[NTLUG:Discuss] Re: mounting drives from other os -- NAS is also a good option
Bryan J. Smith
b.j.smith at ieee.org
Wed Sep 22 13:29:08 CDT 2004
On Wed, 2004-09-22 at 13:50, Chris Cox wrote:
> No (for NTFS anyway). Closest to navtive NTFS is "captive"
> http://www.jankratochvil.net/project/captive/ Which might
> work well for you. But I'm not sure if it fits the "STABLE"
> requirement.
The "STABLE" problem is with NTFS itself. In a nutshell, it is "unsafe"
to _ever_ write to a NTFS filesystem with _any_ OS installation that
anything but the OS instance that created it (even other _native_ NT 5.x
versions), because of the SAM-registry tie-in. Using the LDM disk label
("dynamic disk"), instead of the legacy BIOS/DOS disk label ("standard
disk" -- primary/logical partition table) allows NT 5.x to store
SAM-registry information in hidden sectors.
But yes, Captive works pretty damn good _regardless_ of the disk label
-- as long as the NT installation is local and accessible.
Otherwise, the Linux-LDM support in the kernel is fairly good for the
NTFS kernel driver, and gets better at reading those hidden sectors
everyday.
> Hmmm... nfs has its own set of issues
NFS is UNIX-centric, presenting a _near-physical_ access as local.
I.e., direct inode references. It is _not_ a logical/virtual network
filesystem like SMB. Hence why only Ext3 and XFS were the only 2
journaling filesystems that were kernel NFS compatible for the longest
time.
> and really eliminates any benefit of NTFS (for example) as the
> underlying filesystem.
Agreed. Using NTFS is far worse.
> You'd be better off exporting it via Samba. Though there will still
> be some limitations (even with 3.0 and 3.2). Will require a bit
> of work and only fixes things better for Windows.
> Samba 4 will likely bring POSIX filesystems to Windows. Then, finally,
> we'll have filesystems that can be shared with all perms, acls, etc.
> between truly open systems and Windows.
Samba 4 will require OS-specific kernel modules to do so. From what I
saw a year ago, they will start taping the underlying VFS of the OS to
do so. Which will make Samba 4 pretty OS-limited.
> Use FAT32 (again, no practical benefits to NTFS once shrouded with
> NFS.. epecially NFS).
NFS requires an inode filesystem. Kernel NFS requires a traditional
inode structure, or massive workarounds (e.g., for ReiserFS and
OS/2-ported JFS -- Linux's JFS does _not_ come from AIX, for various,
legal reasons).
> If we're talking just file storage... it's
> pretty portable and more than enough for just files and dirs (in
> most cases). This allows you to use usb/firewire, direct attached,
> or whatever.
Also consider UDF, which was designed _exactly_ for this thing.

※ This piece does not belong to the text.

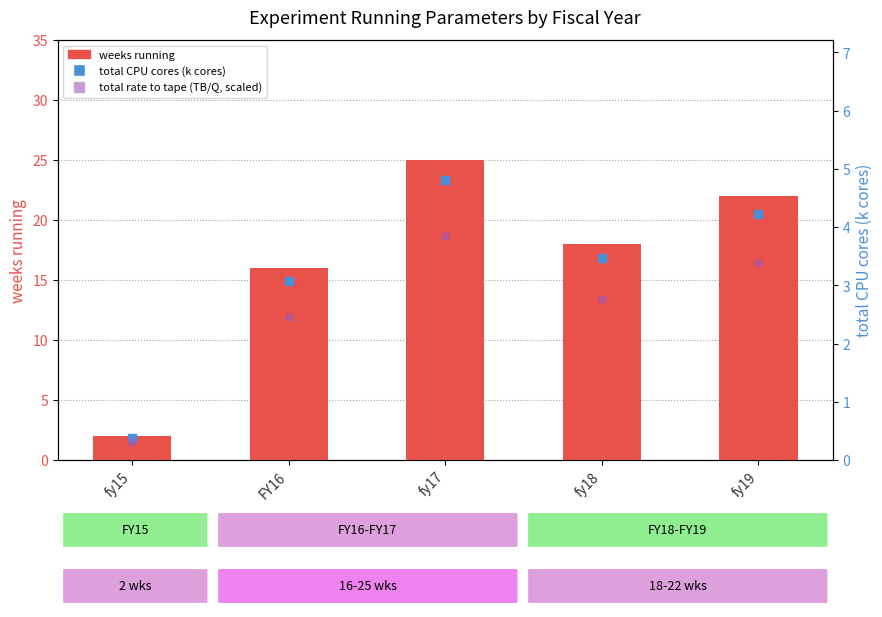

What is the total value across all series at fy18?

24.2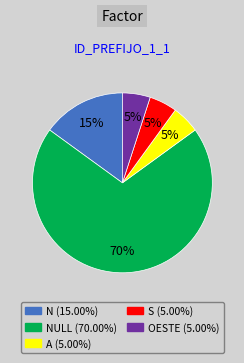

Is there any slice that represents more than half of the pie?

Yes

Unfortunately, you'll have to pay $$$ for a Windows driver that writes
(the stock only reads -- at least through 2000/XP).
> Consider a NAS solution (something that talks SMB) and let this
> be your abstraction layer (might as well use FAT32 though.. which
> could be NAS or whatever).
That is highly recommended by myself as well. Consider building a
portable, FlexATX, MicroATX or small-footprint system for this very
purpose.
> Perhaps we need more information about what filesystem features
> you need that made you think you had to have NTFS or HFS+.
Agreed.
I'm kinda shocked how many people don't understand NTFS, and the
misconceptions. Linux's NTFS limitations are not due to Linux, but NTFS
itself. Microsoft designed it with a lot of "false security" that
prevents it from being writable by anything but the system that created
it. Any MCSA/MCSE on 2000 should know this (but most are still NT 4).